Card. Tagle: la sfida di Francesco, essere Chiesa missionaria


“Sì alla sfida di una spiritualità missionaria”: è il tema dell’intervento che il cardinale Luis Antonio Tagle ha tenuto ieri nel Seminario arcivescovile di Firenze, nell’ambito di una serie di incontri sull’Evangelii Gaudium. Proprio su questo tema, Alessandro Gisotti ha intervistato il cardinale Tagle, arcivescovo di Manila e presidente di Caritas Internationalis:

R. – Noi associamo l’Esortazione apostolica Evangelii gaudium alla famosa affermazione di Papa Francesco, la “Chiesa in uscita verso le periferie”. Ho scoperto, però, rileggendo l’Esortazione apostolica, che la missione non è solo un compito, è una spiritualità! Senza questa spiritualità non c’è una "Chiesa in uscita", missionaria. Secondo Papa Francesco la spiritualità missionaria è l’apertura allo Spirito Santo, il discernimento della volontà dello Spirito Santo, dell’azione dello Spirito Santo e la Chiesa obbedisce allo Spirito Santo, fa solo quello che lo Spirito Santo suggerisce!

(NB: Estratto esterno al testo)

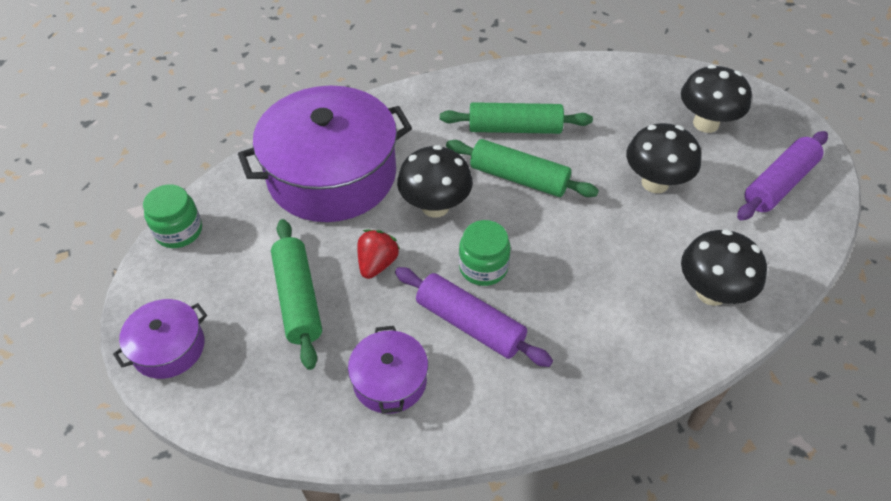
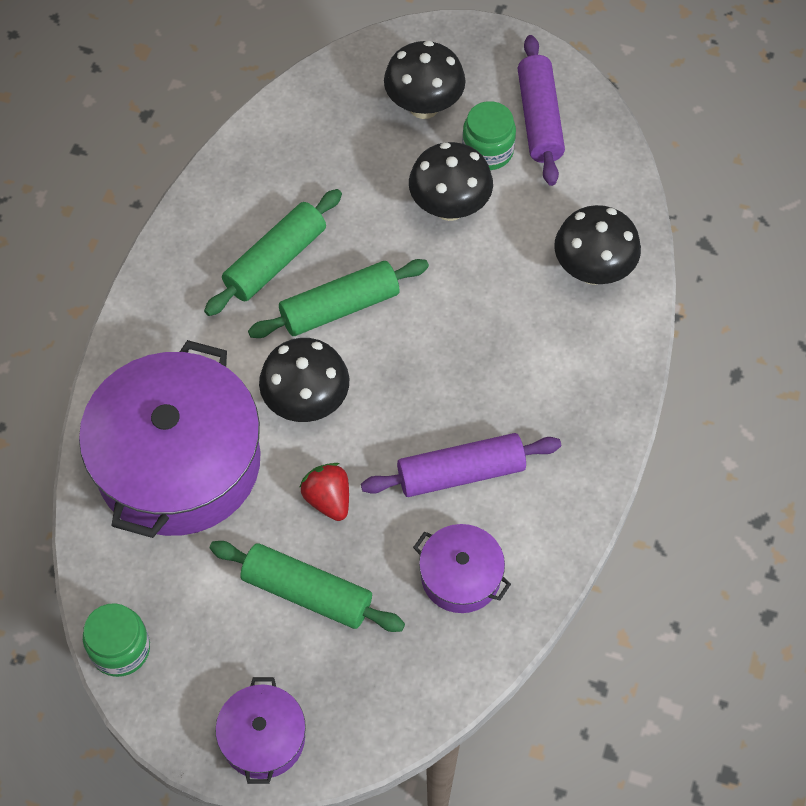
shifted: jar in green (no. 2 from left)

Dunque la missione non è solo un un lavoro, un compito, ma è anche contemplazione, lo stupore davanti al Vangelo. La missione non è solo dare, dare tutto, ma è anche ricevere tutto. Però, al centro è l’incontro con la persona di Gesù Cristo e anche l’apertura agli altri, ai poveri, in questi incontri personali. Se non ci sono questi incontri non c’è conversione e senza conversione non c’è missione.

D. - Questa "Chiesa missionaria in uscita", Papa Francesco l’ha detto tante volte, lo diceva anche lei, deve andare fuori verso le periferie. Lei è il pastore infondo di una grande Chiesa, Manila, ma una Chiesa di periferia rispetto a Roma: perché è così importante in questo Pontificato la periferia?

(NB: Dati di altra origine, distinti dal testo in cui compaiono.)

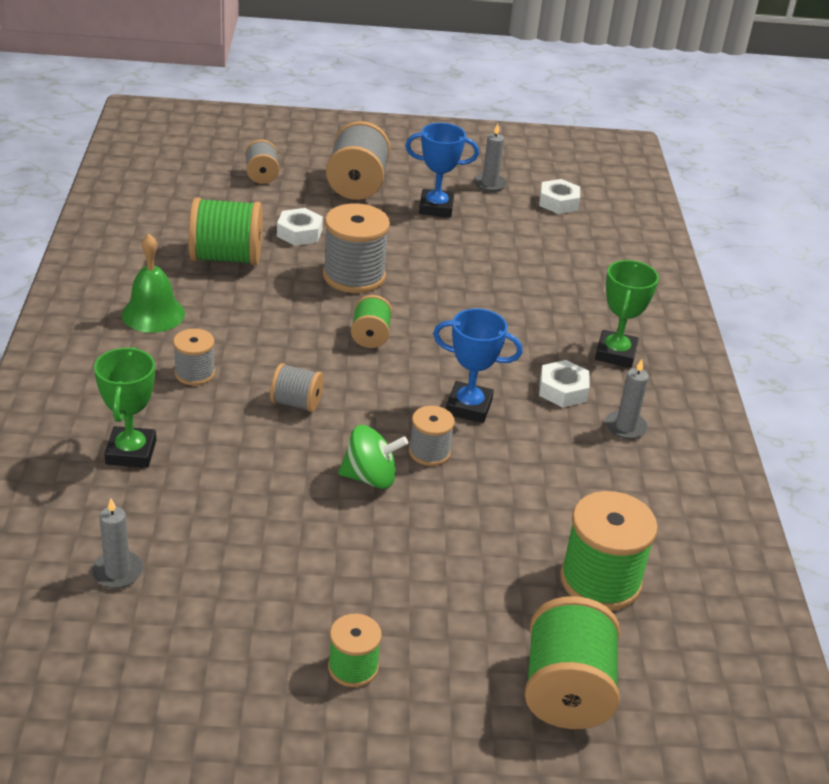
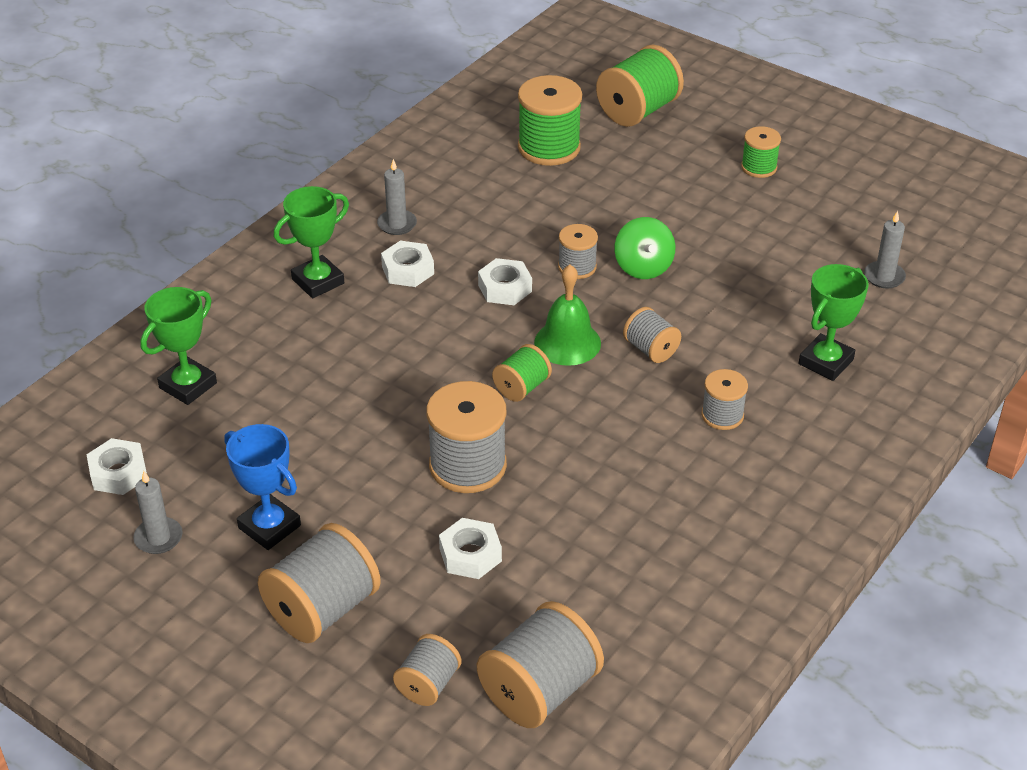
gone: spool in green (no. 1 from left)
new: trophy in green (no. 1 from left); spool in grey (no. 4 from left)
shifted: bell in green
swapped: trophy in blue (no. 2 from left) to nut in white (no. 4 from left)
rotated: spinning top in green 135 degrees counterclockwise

R. – La periferia non è uno spazio geografico, è uno spazio umano. La periferia è la zona più abbandonata, la zona degli esseri umani che non si sentono rispettati nella dignità umana perché è abbandonata dalla società e anche dalla cultura. Uscire verso la periferia è un segno della comunione, della solidarietà che afferma la dignità di ogni persona umana e per noi cristiani è anche un atto di evangelizzare, di proclamare che fra i poveri si trova la presenza di Gesù Cristo. Uscire verso la periferia non solo per dare il Vangelo ma per vedere il Vangelo vissuto dai poveri. I poveri hanno una saggezza, una capacità di capire esistenzialmente i valori evangelici. Il Vangelo vissuto dai poveri è un miracolo per me perché queste persone che non hanno cibo, tetto, educazione, sanno amare, sanno la vera speranza, sanno condividere. Questo è il Vangelo vissuto!

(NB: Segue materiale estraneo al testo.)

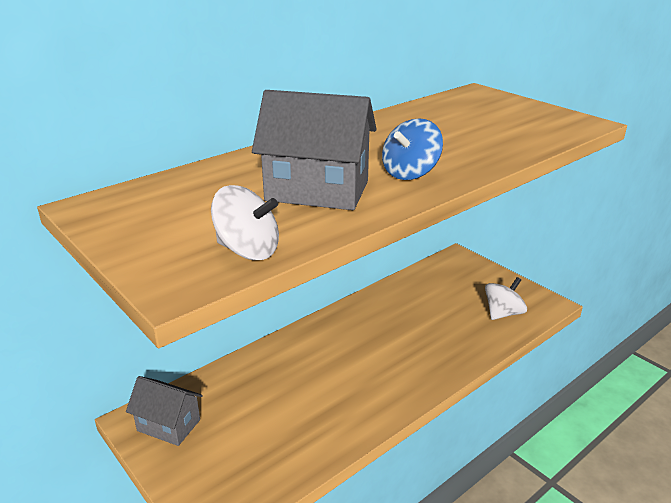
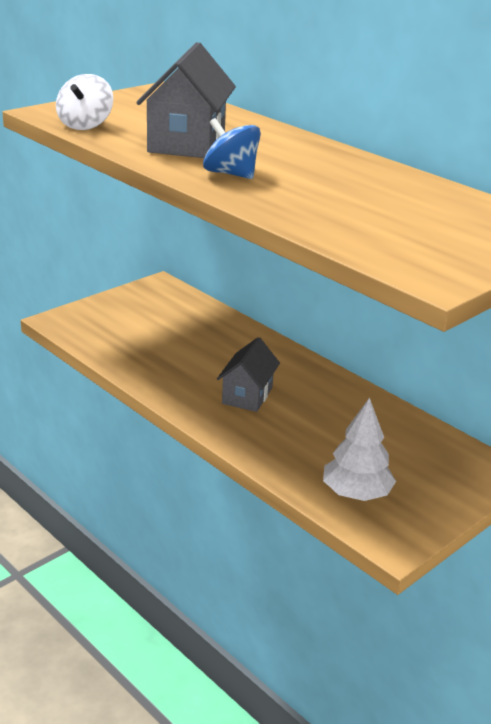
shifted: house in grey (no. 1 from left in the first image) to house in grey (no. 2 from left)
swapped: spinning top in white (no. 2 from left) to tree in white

D. – La Chiesa missionaria, la Chiesa in uscita che incontra i poveri ha molto a che vedere con la visione cristiana dello sviluppo. Siamo proprio nei giorni in cui si celebra il 50.mo della Populorum progressio di Paolo VI: qual è il contributo che Papa Francesco sta dando in questa linea cominciata con Paolo VI?

R. – In un incontro Papa Francesco ha detto che Paolo VI è "il vero riformatore". C’è una linea continua. Papa Paolo VI ha insegnato nella Populorum progressio che il nuovo nome della pace è lo sviluppo umano integrale: lo sviluppo di ogni uomo, di ogni donna e anche lo sviluppo di tutta la persona, lo sviluppo di tutto il mondo perché l’umanità è una grande famiglia. Questo è lo stesso spirito dell’Evangelii gaudium, la responsabilità verso gli altri. Incontrare le altre persone non come stranieri ma come fratello, come sorella e vedere la presenza del Signore negli altri. Questo è un impulso per lavorare  per lo sviluppo umano, non solo per motivi economici o sociali o culturali ma con motivi spirituali, nella presenza del Signore. Ogni persona è una creatura, un dono del Signore.